Quiet Quitting – the most popular trend today

My Linkedin feed has recently been bombarded with articles, opinions and innocent comments about a new trend: quiet quitting. After reading the majority of them, I was curious about the origin of this concept and its relationship to the “great resignation„, another phenomenon that followed the pandemic. According to career experts, quiet quitting has the potential to cause significant job and career reevaluation.

Apparently, the concept emerged when a July 2022 post by @zkchillin (now @zaidleppelin) about quitting quietly went popular, and now major media entities such as Forbes or CNN are attempting to incorporate its ideology into their work culture. Everything for the welfare of the personnel and the effectiveness of the work.

According to Wikipedia, quiet quiting refers to “not abruptly leaving a job but doing exactly what the job requires, no more no less.[1] The main objective of this mindset is avoiding occupational burnout and paying more attention to one’s mental health and personal wellbeing.”

Well-being and personal time

When I first heard about it, I assumed that quiet quitting referred to dissatisfied employees who were unwilling to quit their jobs but worked in a nonchalant manner. After reading more articles about it, I realized that it doesn’t really imply indifference and neglect on the part of employees, but rather a desire to balance professional and personal lives, as well as to constantly care for their health and well-being.

After all, the pandemic demonstrated that in a crisis, no vanity/titles or wealth could compensate for a poor health situation. As a result, many people decide to quit or work part-time, or to look for a different type of activity that is more aligned with a healthy lifestyle in general.

Sitting for 8 hours in cold, corporatist offices just did not seem to fit anymore.

In an interview for Forbes, a CNN business expert pointed out that quiet quting must be understood as “limiting your job output and tasks to only those that are strictly stated in your job description—not taking on more duties and tasks than your current role specifies, and perhaps even doing the least you can to complete the job required, but doing that well. These “quiet quitting” actions are aimed at helping avoid the growing experience of burnout, being taken advantage of, working longer hours than required, and doing more than you were hired to, without being compensated for it.”

As a result, this new movement should be interpreted as a desire for a more balanced lifestyle and more control over their lives in general, rather than indifference and neglect. Knitting clubs, cooking classes, painting, ikebana, and adult coloring books are becoming increasingly popular. Such activities bring families together, provide a sense of accomplishment and the energy required for the following day’s work.

How can managers deal with quiet quitting?

According to a CNN article, “the now viral phrase „quiet quitting” is annoyingly imprecise and misleading. Some say it means doing the bare minimum at work or just not going above and beyond. Others say it’s about setting healthy boundaries or not mindlessly buying into ‘hustle culture.’ And then there are those who say it’s about taking back control of your time and standing up to employers expecting you to do more without paying you more.”

Yes, the term can be interpreted in various ways, but whether it implies giving a damn at work or simply having one’s own well-being in mind, one thing is certain when we consider the employer. If your employees…

1) don’t care much anymore and only do the basics; or

2) work consciously while also considering their personal time and wellbeing…

…it is within the employer’s power to instill a healthy culture at work.

People can be motivated to get involved again if they consider the environment to be respectful, and they can still do their best at work while making time for their families, hobbies, and so on, if wise and mature management is in place.

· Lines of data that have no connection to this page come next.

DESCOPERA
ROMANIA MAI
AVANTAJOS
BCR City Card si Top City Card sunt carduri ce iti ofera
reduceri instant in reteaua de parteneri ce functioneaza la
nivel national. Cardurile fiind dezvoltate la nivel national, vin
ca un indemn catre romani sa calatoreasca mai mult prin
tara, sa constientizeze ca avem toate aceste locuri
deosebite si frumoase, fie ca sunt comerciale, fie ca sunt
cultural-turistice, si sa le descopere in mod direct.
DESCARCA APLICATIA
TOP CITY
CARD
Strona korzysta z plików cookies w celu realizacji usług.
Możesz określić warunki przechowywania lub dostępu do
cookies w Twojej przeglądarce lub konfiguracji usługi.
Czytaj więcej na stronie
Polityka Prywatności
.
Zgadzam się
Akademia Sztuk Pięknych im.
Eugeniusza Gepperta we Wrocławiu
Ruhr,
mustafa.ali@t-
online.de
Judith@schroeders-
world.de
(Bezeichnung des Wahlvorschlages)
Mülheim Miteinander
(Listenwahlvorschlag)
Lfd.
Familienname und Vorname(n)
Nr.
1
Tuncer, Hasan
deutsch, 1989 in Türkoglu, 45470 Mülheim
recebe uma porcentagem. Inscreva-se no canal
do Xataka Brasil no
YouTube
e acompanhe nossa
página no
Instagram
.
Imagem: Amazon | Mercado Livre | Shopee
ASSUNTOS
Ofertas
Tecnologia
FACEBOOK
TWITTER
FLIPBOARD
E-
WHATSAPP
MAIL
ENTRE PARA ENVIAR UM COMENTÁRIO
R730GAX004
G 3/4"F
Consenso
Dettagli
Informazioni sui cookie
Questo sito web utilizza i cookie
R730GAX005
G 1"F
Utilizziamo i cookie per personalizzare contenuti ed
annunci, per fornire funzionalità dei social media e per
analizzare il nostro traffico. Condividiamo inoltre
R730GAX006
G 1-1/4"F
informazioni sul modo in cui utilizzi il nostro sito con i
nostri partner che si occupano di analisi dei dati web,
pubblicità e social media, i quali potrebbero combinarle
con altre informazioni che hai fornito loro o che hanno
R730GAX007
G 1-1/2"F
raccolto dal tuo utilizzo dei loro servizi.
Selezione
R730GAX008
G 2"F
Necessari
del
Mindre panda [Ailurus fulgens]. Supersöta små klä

Managers and leaders, especially those facing staff shortages, might view the concept less as a threat than an opportunity to re-engage your employees by asking what really interests them in their work and letting them prioritize their efforts accordingly. And at the same time to better prioritize what is essential for teams to be doing, and what isn’t.”

Full CNN article here.

The future of work culture

I’ve found that with any major crisis in our world, people are often pushed to a point where they have a “breakthrough” moment and finally wake up to new realities, and to the preciousness of time and the potential that life as we know it might end or change dramatically.” (according to Forbes)

Therefore, after the Great Resignation, quiet quiting may bring about healthier changes in the workplace, to the benefit of both employers and workers. In the end, brands are just social constructions – we, the people, have the ability to establish appropriate personal and professional relationships.

As a result, career experts advise people to be assertive and clear rather than „quiet.” Employees can set the frame for their roles by creating emotion-free cases, giving them the satisfaction of having expressed their point of view and engaged in proper communication with their managers.

So perhaps the quiet quitting will evolve into clear communication. But for that, we’ll have to rely on TikTok😊 The next trend could be forming as we speak.